### [REQUIRED WORK]
Strip out the pictures and output each remaining line of the data word for word.

■ ■ ■ ■

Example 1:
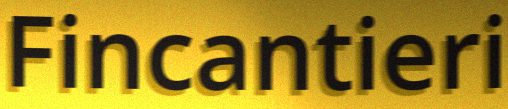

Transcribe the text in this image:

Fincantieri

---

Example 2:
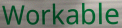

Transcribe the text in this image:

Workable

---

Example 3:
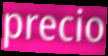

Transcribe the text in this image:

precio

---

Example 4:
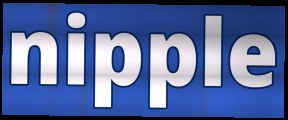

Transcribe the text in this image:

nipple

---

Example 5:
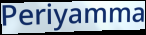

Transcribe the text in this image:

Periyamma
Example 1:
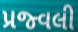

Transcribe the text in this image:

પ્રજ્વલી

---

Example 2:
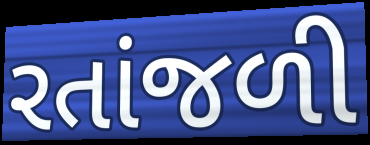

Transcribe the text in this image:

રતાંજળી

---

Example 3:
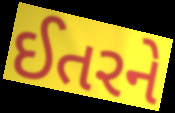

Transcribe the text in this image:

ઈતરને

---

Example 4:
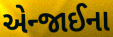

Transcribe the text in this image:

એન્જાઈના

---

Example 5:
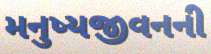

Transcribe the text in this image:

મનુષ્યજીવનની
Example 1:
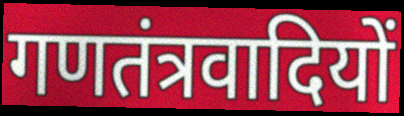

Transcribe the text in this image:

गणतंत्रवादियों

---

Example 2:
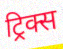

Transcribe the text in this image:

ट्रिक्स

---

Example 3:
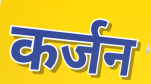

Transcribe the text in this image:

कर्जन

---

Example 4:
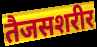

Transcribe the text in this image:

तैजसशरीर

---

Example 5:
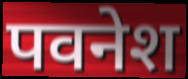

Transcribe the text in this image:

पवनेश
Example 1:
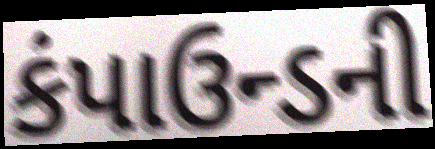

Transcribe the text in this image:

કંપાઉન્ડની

■ ■ ■ ■

### [COMPLETED EXERCISE]
Example 1:

Transcribe the text in this image:

Fincantieri

---

Example 2:

Transcribe the text in this image:

Workable

---

Example 3:

Transcribe the text in this image:

precio

---

Example 4:

Transcribe the text in this image:

nipple

---

Example 5:

Transcribe the text in this image:

Periyamma
Example 1:

Transcribe the text in this image:

પ્રજ્વલી

---

Example 2:

Transcribe the text in this image:

રતાંજળી

---

Example 3:

Transcribe the text in this image:

ઈતરને

---

Example 4:

Transcribe the text in this image:

એન્જાઈના

---

Example 5:

Transcribe the text in this image:

મનુષ્યજીવનની
Example 1:

Transcribe the text in this image:

गणतंत्रवादियों

---

Example 2:

Transcribe the text in this image:

ट्रिक्स

---

Example 3:

Transcribe the text in this image:

कर्जन

---

Example 4:

Transcribe the text in this image:

तैजसशरीर

---

Example 5:

Transcribe the text in this image:

पवनेश
Example 1:

Transcribe the text in this image:

કંપાઉન્ડની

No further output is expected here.